─── DONNÉES DE L'EXERCICE
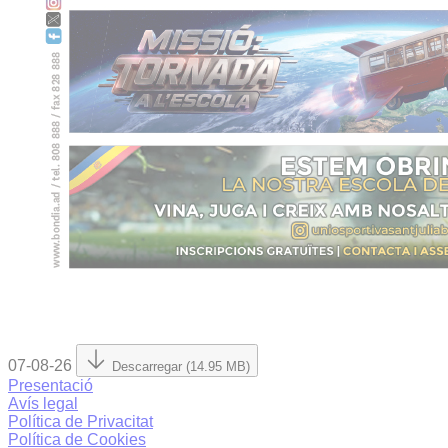
07-08-26
Descarregar (14.95 MB)
Presentació
Avís legal
Política de Privacitat
Política de Cookies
──────
CONSIGNE >> Redonnez à l'identique toutes les lignes de texte des entrées ci-dessus, sans reprendre les images.

RÉPONSE >>
07-08-26
Descarregar (14.95 MB)
Presentació
Avís legal
Política de Privacitat
Política de Cookies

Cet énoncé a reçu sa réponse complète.